Bagikan:

JAKARTA - Juru Bicara Menteri Pertahanan Prabowo Subianto, Dahnil Anzar Simanjuntak menyesalkan tersebarnya dokumen rancangan peraturan presiden (perpres) mengenai alat pertahanan dan keamanan Kemenhan dan TNI (Alpahankam) tahun 2020-2024.

Dalam dokumen tersebut, tertulis angka yang dibutuhkan untuk membeli alutsista senilai USD 124.995.000. Jika dikonversikan dalam rupiah, besarnya  sekitar Rp1.760 triliun (Rp1,7 kuadriliun).

Pada rancangan perpres ini, disebutkan Kemenhan akan meminjam uang ke negara lain. Rencana peminjaman juga sudah tertuang dalam rancangan perpres ini.

Dahnil menuturkan, Raperpres mengenai dokumen anggaran alutsista masih dalam proses pembahasan dan pengujian mendalam, bukan dan belum menjadi keputusan final. 

"Dokumen perencanaan pertahanan tersebut adalah bagian dari rahasia negara dan dokumen internal dalam pembahasan yang masih berlangsung sehingga kami sesali ada pihak-pihak yang membocorkan," ujar Dahnil dalam keterangannya, Senin, 31 Mei.

Dahnil menuding motif sang pembocor adalah menjadikan dokumen tersebut menjadi alat untuk mengembangkan kebencian politik. Dahnil bilang pihaknya akan mencari tahu siapa pembocor tersebut.

"Tentu Kementerian Pertahanan akan bersikap tegas untuk mengusut siapa yang bertanggung jawab menyebarkan dokumen tersebut sehingga menjadi simpang siur di publik," tegasnya.

Menurut Dahnil, sesuai dengan arahan Presiden Jokowi, Prabowo ingin membeli alpahankam dengan lebih modern. Sebab, 60 persen alpahankam milik Indonesia sudah usang.

"Dengan demikian, modernisasi alpalhankam adalah keniscayaan, karena pertahanan yang kuat terkait dengan kedaulatan negara dan keutuhan wilayahan NKRI serta keselamatan bangsa harus terus terjaga dalam jangka panjang. Oleh sebab itu, Kementerian Pertahanan mengajukan sebuah formula modernisasi alpahankam melalui reorganisasi belanja dan pembiayaan Alpahankam," jelas Dahnil.

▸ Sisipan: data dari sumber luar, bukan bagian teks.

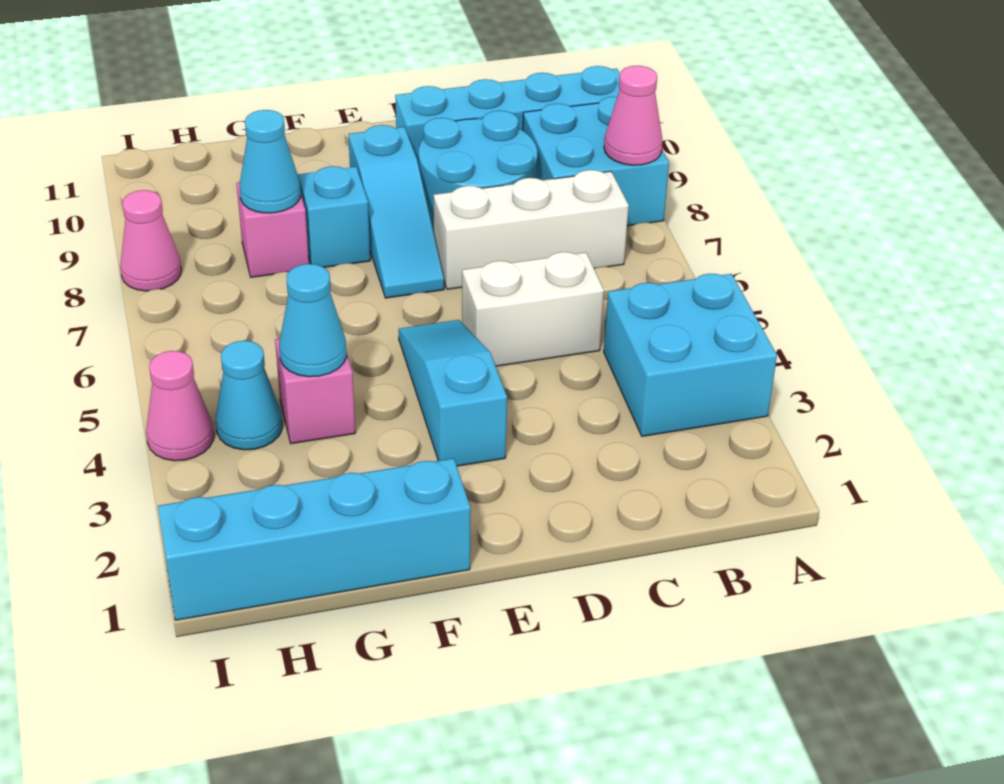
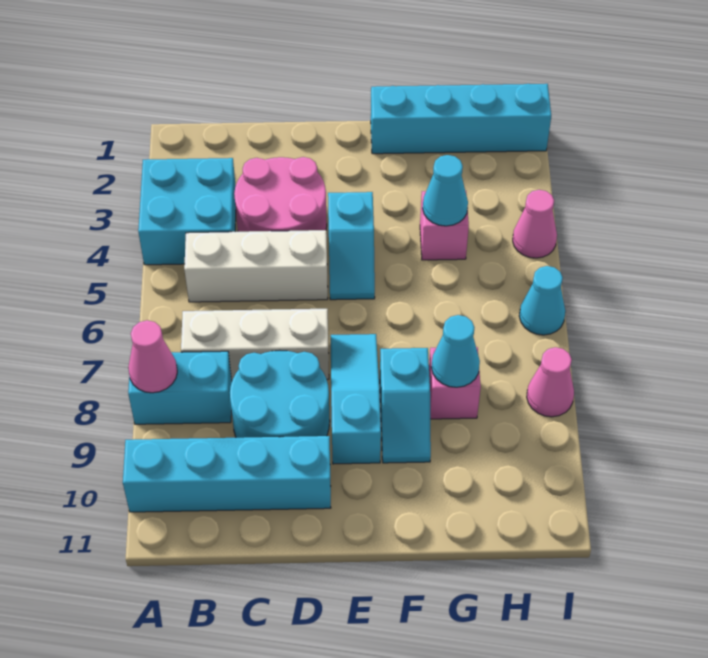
cyan 2x2 brick [523,97,669,226] -> cyan 1x2 brick [128,351,232,424]
none -> pink 2x2 round brick [234,157,327,232]
white 1x2 brick [462,252,604,366] -> white 1x3 brick [184,230,328,302]
cyan 1x3 slope [399,320,507,466] -> cyan 1x2 slope [328,192,375,300]
cyan 1x1 cone [216,341,282,450] -> cyan 1x1 cone moved to [519,266,565,335]

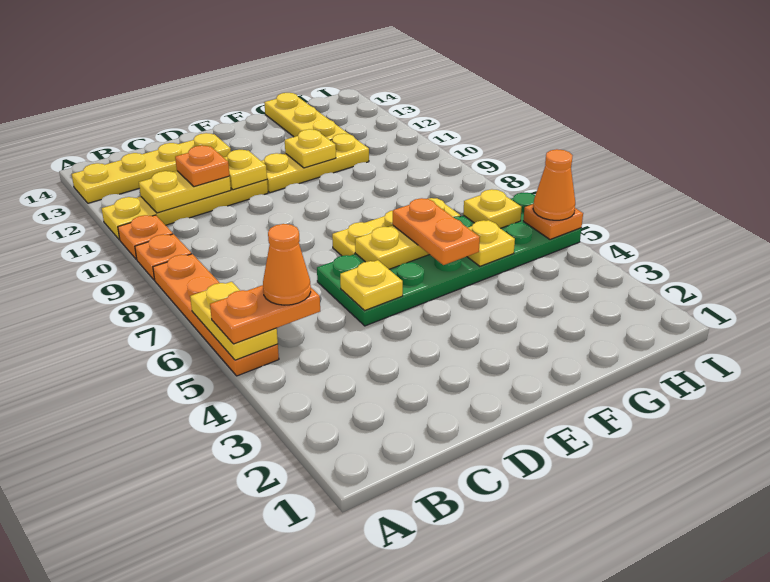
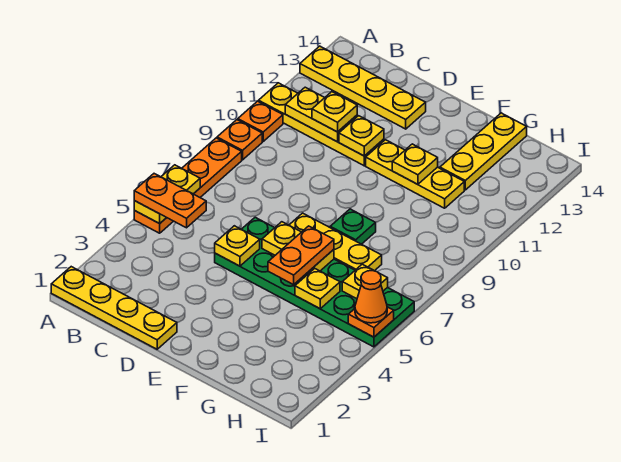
none -> yellow 1x4 plate [51,267,177,349]
orange 1x1 cone [263,224,311,305] -> none
orange 1x1 plate [175,145,230,187] -> yellow 1x1 plate [312,92,357,132]
none -> green 1x1 plate [330,209,376,244]

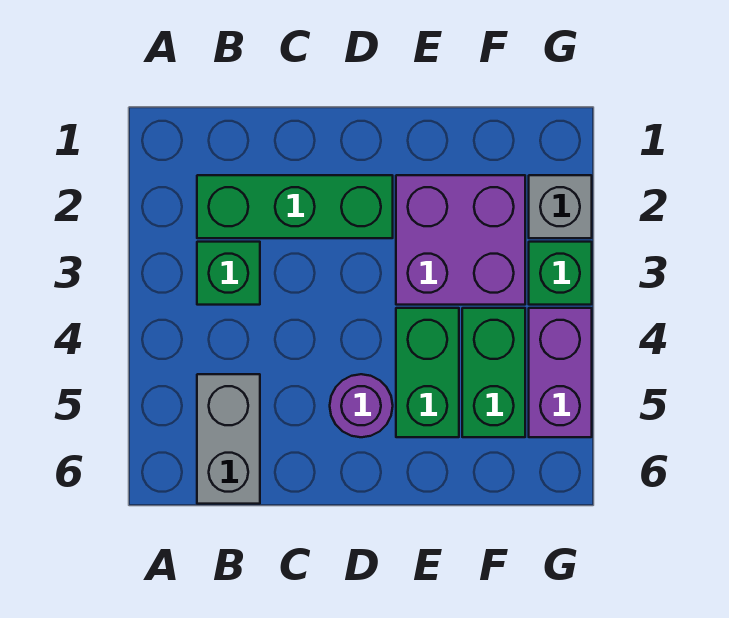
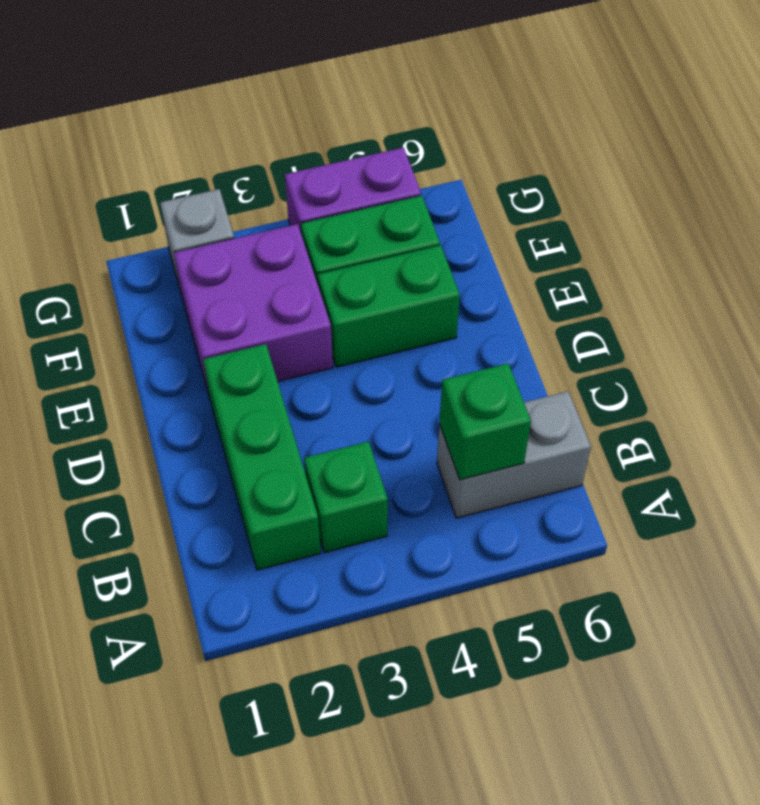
purple 1x1 round brick [330,374,393,437] -> none
green 1x1 brick [529,242,592,305] -> green 1x1 brick moved to [440,363,531,480]

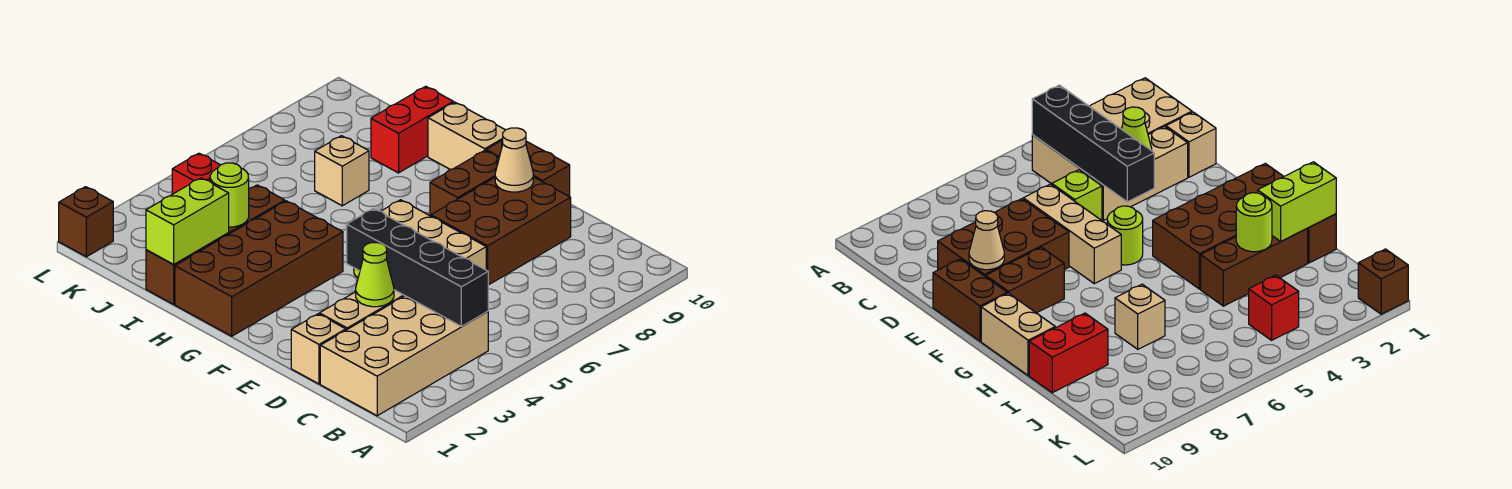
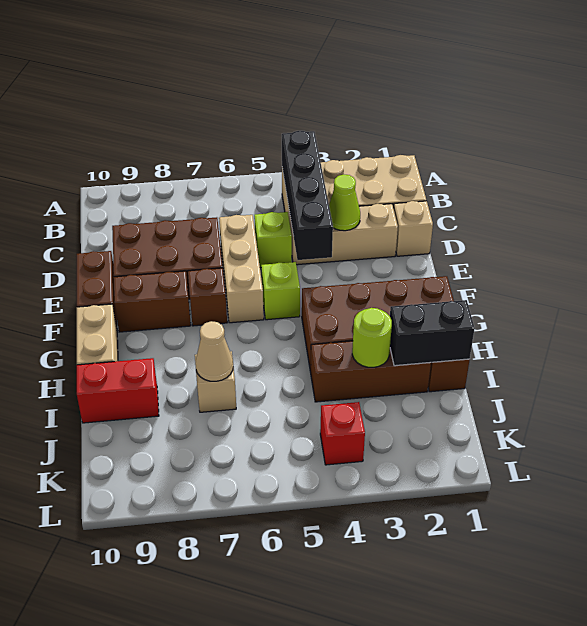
tan 1x1 cone [495,128,533,192] -> tan 1x1 cone moved to [195,321,233,381]
lime 1x1 round brick [1107,206,1143,265] -> lime 1x1 brick [261,262,300,320]
lime 1x2 brick [146,178,229,265] -> black 1x2 brick [390,300,475,366]
brown 1x1 brick [59,187,113,257] -> brown 1x1 brick moved to [188,268,227,326]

Selain itu, pembiayaan yang dibutuhkan masih dalam pembahasan dan bersumber dari pinjaman luar negeri. Nilainya, kata Dahnil, dipastikan tidak akan membebani APBN.

"Dalam arti, tidak akan mengurangi alokasi belanja lainnya dalam APBN yang menjadi prioritas pembangunan nasional," ungkap Dahnil.

"Mengapa? Karena pinjaman yang kemungkinan akan diberikan oleh beberapa negara ini diberikan dalam tenor yang panjang dan bunga sangat kecil, serta proses pembayarannya menggunakan alokasi anggaran Kemhan yang setiap tahun yang memang sudah dialokasikan di APBN, dengan asumsi alokasi anggaran Kemhan di APBN konsisten sekitar 0,8 persen dari PDB selama 25 tahun ke depan," lanjutnya.